Researchers interested in applying to use the non-public Census datasets for statistical purposes should consult with the RDC Administrator about the content and form of a research proposal early in the proposal development process. The RDC Administrator will help researchers prepare and submit materials for review, and can assist researchers in determining data availability and in preparing high-quality proposals. The proposal review process is lengthy and rigorous. It is not uncommon for the proposal process to take at least six months to over a year.
For projects using Census economic, demographic, or mixed data, here is a basic outline of the steps:
- Ensure your project requires RDC data and read through the CES proposal instructions.
- Contact the RDC Administrator about your project to make sure it is a good fit for the RDCs.
- Work with the RDC Administrator in developing your final proposal.
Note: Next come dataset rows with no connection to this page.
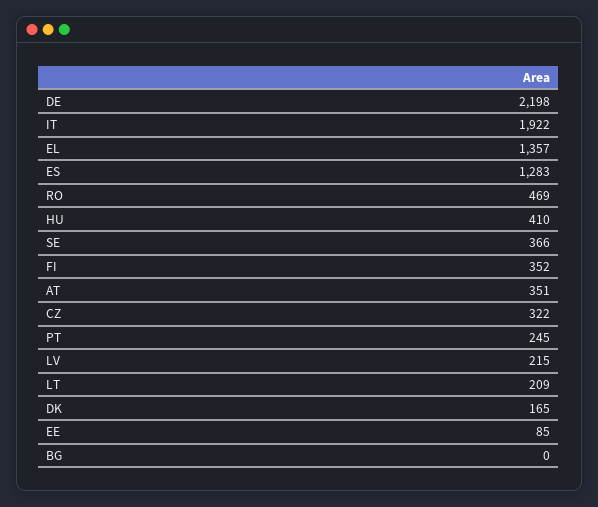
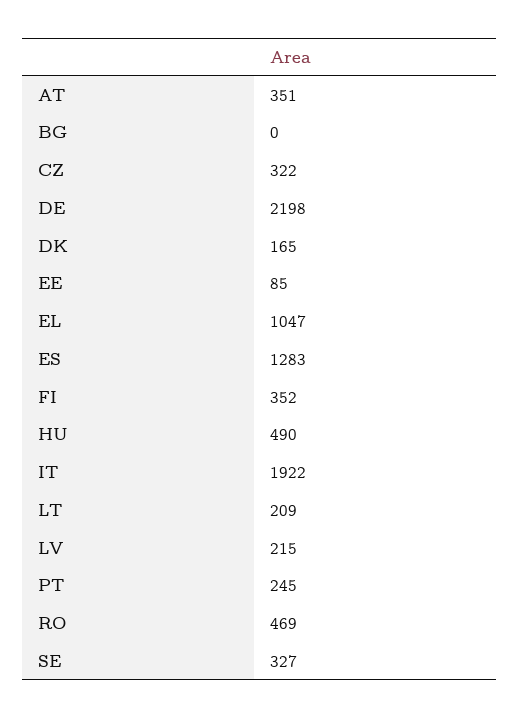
EL: 1357 -> 1047
HU: 410 -> 490
SE: 366 -> 327

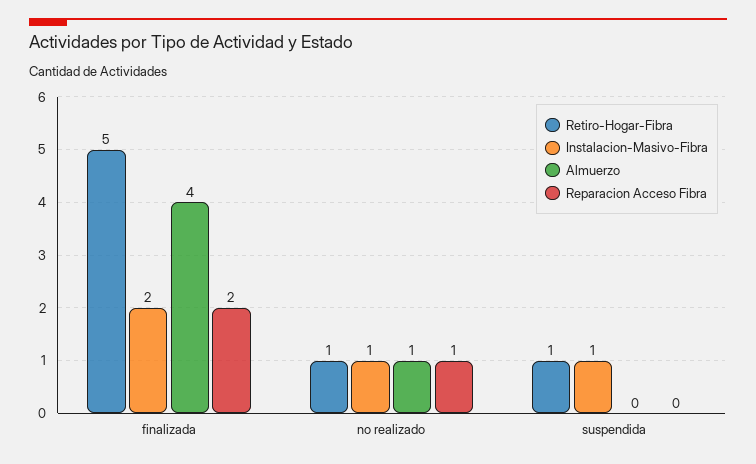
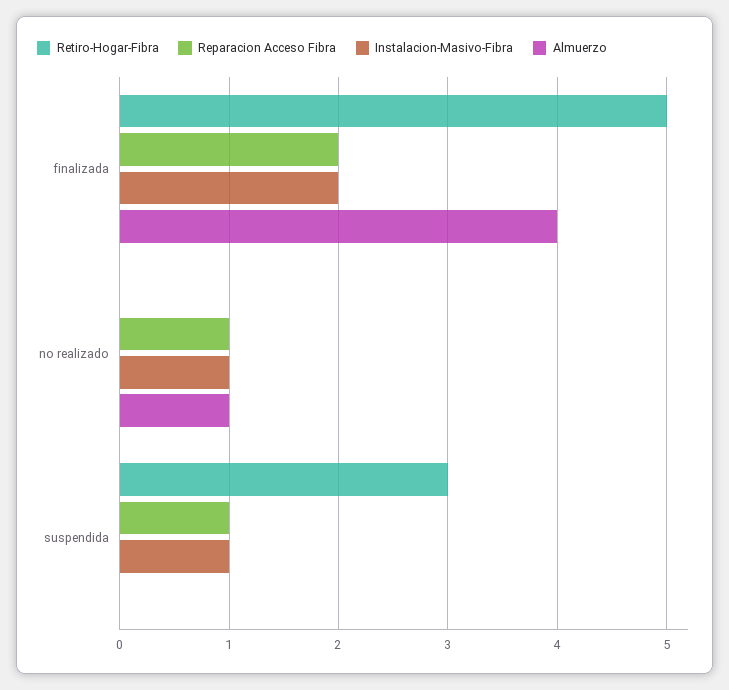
Retiro-Hogar-Fibra, no realizado: 1 -> 0
Retiro-Hogar-Fibra, suspendida: 1 -> 3
Reparacion Acceso Fibra, suspendida: 0 -> 1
- When the RDC Administrator determines the proposal to be ready, they will submit your final proposal for Census review. The final proposal consists of three separate documents: abstract of the proposal, project description (full proposal), and statement of benefits to the Census Bureau (PPS).
- Once approved by the US Census Bureau, there may be additional agency reviews, depending on the specific datasets the researcher requests.
- Once approved, you will need to obtain Special Sworn Status (SSS). This includes passing a background check and making a signed, sworn statement about preserving the confidentiality of the data.
Proposed RDC projects using Census data must:
- Provide benefit to Census Bureau programs
- Demonstrate scientific merit
- Require non–public data
- Be feasible given the data
- Pose no risk of disclosure
For health data projects, here are the basic steps:
- Contact the RDC Administrator to let them know you are developing a health data project.
- Follow the directions for AHRQ or NCHS data projects.
- Once approved by AHRQ or NCHS, contact the RDC Administrator, forwarding the approved proposal and the notification that it was approved.
Once approved, you will need to obtain Special Sworn Status (SSS). This includes passing a background check and making a signed, sworn statement about preserving the confidentiality of the data.